As if the week weren’t strange enough politics-wise, what with President Obama going from leader of the Free World to straight man for a hipster comic in hopes of selling his health plan to Gen Y, we’ve now discovered the key to tipping the balance in battleground Florida.

Unleash Bob Barker.

It was Barker, the 80-year-old former host of The Price Is Right, the long-running game show and staple of daytime television, who cut this ad urging voters in Florida’s 13th Congressional District special election to vote for his pal, Republican David Jolly, the narrow winner in Tuesday night’s vote.

Not that Alex Sink, the Democrat in the race and slight favorite going into election day, didn’t tap into her own tv star of yesterday. Her choice: Jon “Bowzer” Bauman, of Sha-Na-Na fame, who recorded a robo-call for the candidate attacking Jolly over wanting to lay waste to the senior safety net.

The net result: elderly game show host trumped elderly greaser, with Jolly winning by enough to avoid a recount (like that could ever happen in Florida).

Some thoughts as to this election’s significance:

1)  Don’t Buy All the Hype. Jolly ran on repealing Obamacare; Sink said she’s amend it, not end it. Republicans will tout this as proof that the President and his plan are albatrosses even in a district that Mr. Obama twice carried (52% in 2008; 50% in 2012). Then again, it wasn’t a regularly scheduled election – and that usually means a lower Democratic turnout. And it’s a swing district, with the two parties evenly dividing voter registration (37% Republican, 35% Democratic, 24% independent). As for Florida’s 13th CD being a preview of coming attractions: it’s true that a House special election in California in June 2006 was a precursor of troubles for the GOP that fall. Then again, in 2010 the Democrats won a springtime special election in Pennsylvania, only to lose 63 seats that fall – the biggest shift in over 70 years.

2)  But Buy Some of It. On paper, Sink was the stronger of the two candidates – banker, Florida’s CFO (it’s an elected post) and runner-up in Florida’s 2010 governor’s race (she carried the district by 2% in that race), a famous great-grandfather. Add to biography, history: women have done well in congressional special elections. Jolly, on the other hand was a lobbyist and former congressional aide, not exactly an outsider persona. Nor was he his party’s consensus choice. Thus Sink had two advantages: deeper ties to her home state; the ability to lash her opponent to dysfunctional Washington She also had a third edge: an early money lead. Jolly had little of it, making his campaign more dependent on outside organizations like Karl Rove’s American Crossroads super-PAC. That these advantages didn’t deliver for Sink suggests a branding problem – for her party.

3)  Still Scary? Democrats used their dollars in part to demonize the Republican candidate over Social Security and Medicare (seniors account for 22% of Florida’s 13th CD, with a higher percentage taking part in the special election). But Jolly didn’t play into the conservative stereotype: he’s pro-life but thinks states should be allowed to legalize same-sex marriage; he’d vote for the House Republican budget and to raise the debt ceiling. That the fright-messaging didn’t work – it’s been a winner, going back to the “Mediscare” campaign of 1996 – should worry Democrats who presently are grasping for any campaign straw that changes the conversation from Obamacare (entitlements, climate change, income inequality all having been taken for a test drive by the President and his supporters).
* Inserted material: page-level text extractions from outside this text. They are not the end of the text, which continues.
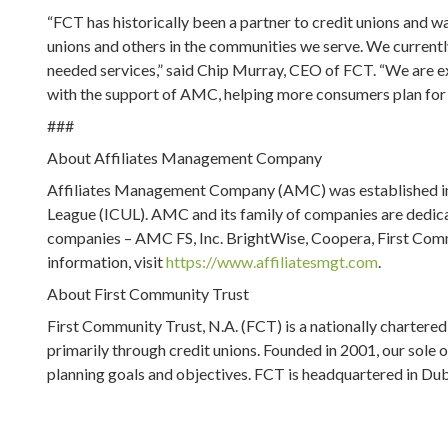
“FCT has historically been a partner to credit unions and w
unions and others in the communities we serve. We currently
needed services,” said Chip Murray, CEO of FCT. “We are e
with the support of AMC, helping more consumers plan for t
###
About Affiliates Management Company
Affiliates Management Company (AMC) was established in
League (ICUL). AMC and its family of companies are dedica
companies – AMC FS, Inc. BrightWise, Coopera, First Com
information, visit
https://www.affiliatesmgt.com
.
About First Community Trust
First Community Trust, N.A. (FCT) is a nationally chartered
primarily through credit unions. Founded in 2001, our sole ob
planning goals and objectives. FCT is headquartered in Dub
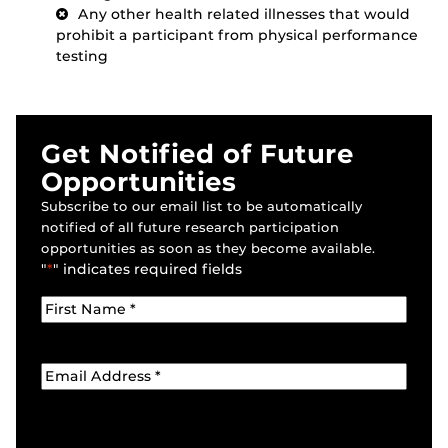
Any other health related illnesses that would
prohibit a participant from physical performance
testing
Get Notified of Future
Opportunities
Subscribe to our email list to be automatically
notified of all future research participation
opportunities as soon as they become available.
"
*
" indicates required fields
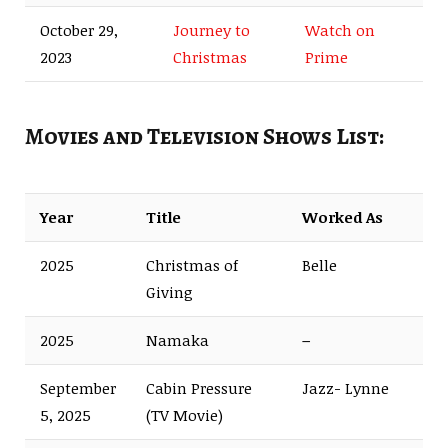
October 29,
Journey to
Watch on
2023
Christmas
Prime
Movies and Television Shows List:
Year
Title
Worked As
2025
Christmas of
Belle
Giving
2025
Namaka
–
September
Cabin Pressure
Jazz- Lynne
5, 2025
(TV Movie)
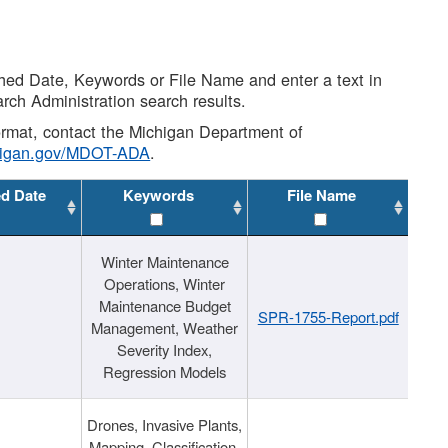
shed Date, Keywords or File Name and enter a text in
arch Administration search results.
 format, contact the Michigan Department of
higan.gov/MDOT-ADA
.
ed Date
Keywords
File Name
Winter Maintenance
Operations, Winter
Maintenance Budget
SPR-1755-Report.pdf
Management, Weather
Severity Index,
Regression Models
Drones, Invasive Plants,
Mapping, Classification,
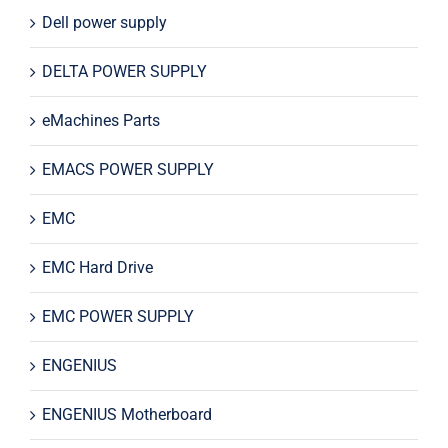
Dell power supply
DELTA POWER SUPPLY
eMachines Parts
EMACS POWER SUPPLY
EMC
EMC Hard Drive
EMC POWER SUPPLY
ENGENIUS
ENGENIUS Motherboard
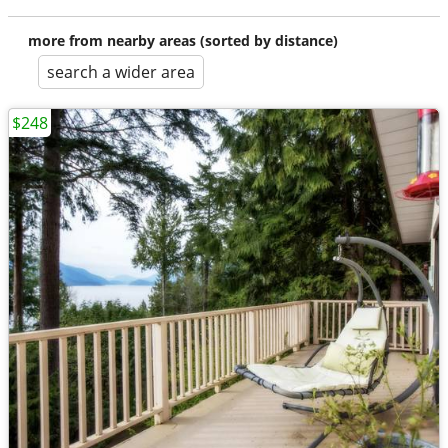
more from nearby areas (sorted by distance)
search a wider area
$248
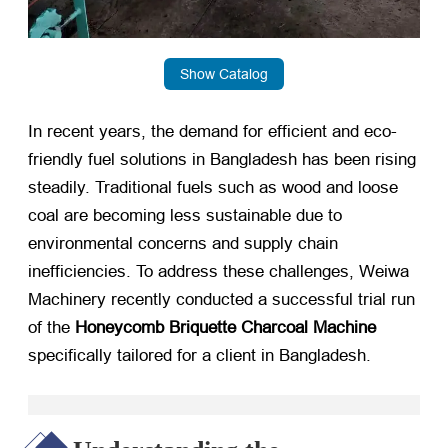
Show Catalog
In recent years, the demand for efficient and eco-
friendly fuel solutions in Bangladesh has been rising
steadily. Traditional fuels such as wood and loose
coal are becoming less sustainable due to
environmental concerns and supply chain
inefficiencies. To address these challenges, Weiwa
Machinery recently conducted a successful trial run
of the
Honeycomb Briquette Charcoal Machine
specifically tailored for a client in Bangladesh.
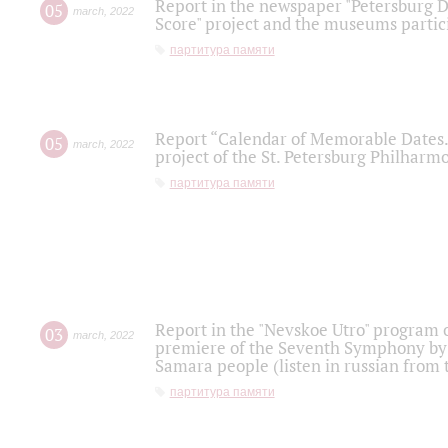
Report in the newspaper "Petersburg Di
05
march
,
2022
Score" project and the museums partici
партитура памяти
Report “Calendar of Memorable Dates. 
05
march
,
2022
project of the St. Petersburg Philharmo
партитура памяти
Report in the "Nevskoe Utro" program o
03
march
,
2022
premiere of the Seventh Symphony by 
Samara people (listen in russian from
партитура памяти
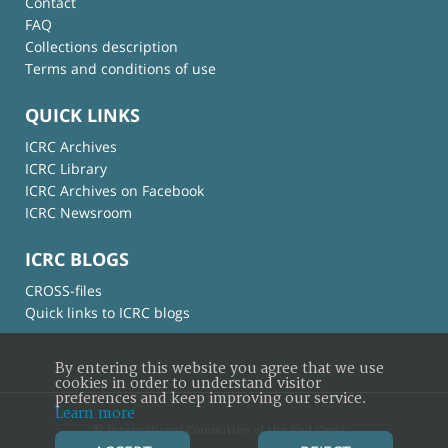
Contact
FAQ
Collections description
Terms and conditions of use
QUICK LINKS
ICRC Archives
ICRC Library
ICRC Archives on Facebook
ICRC Newsroom
ICRC BLOGS
CROSS-files
Quick links to ICRC blogs
By entering this website you agree that we use
cookies in order to understand visitor
preferences and keep improving our service.
Learn more
© International Committee of the Red Cross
4)  Nancy, Not With the Laughing Face. The failure to pick up the Florida seat makes it that much tougher for Nancy Pelosi to regain control of the House. According to The Rothenberg Political Report’s latest numbers, only 52 of the House’s 435 seats are “in play”. Of those, just 14 fall into the “toss up” category – 7 Republican, 7 Democratic. To pick up the requisite 17 seats, Pelosi would need to sweep the 7 GOP toss-ups, then find another 10 seats via a combination of the 11 “lean Republican” and 9 “Republican favored” districts – all of that, while tending to her party’s 13 “lean Democratic” seats. Going back to Harry Truman’s days, the party of president in his second midterm referendum averages a loss of 29 House seats – the so-called “sixth-year itch”.  The former Speaker raised $27 million for the Democratic Congressional Committee in 2013, to win back the House in 2014. At what point does the smart money shift to keeping the Senate in Democratic hands, or pick up gubernatorial seats?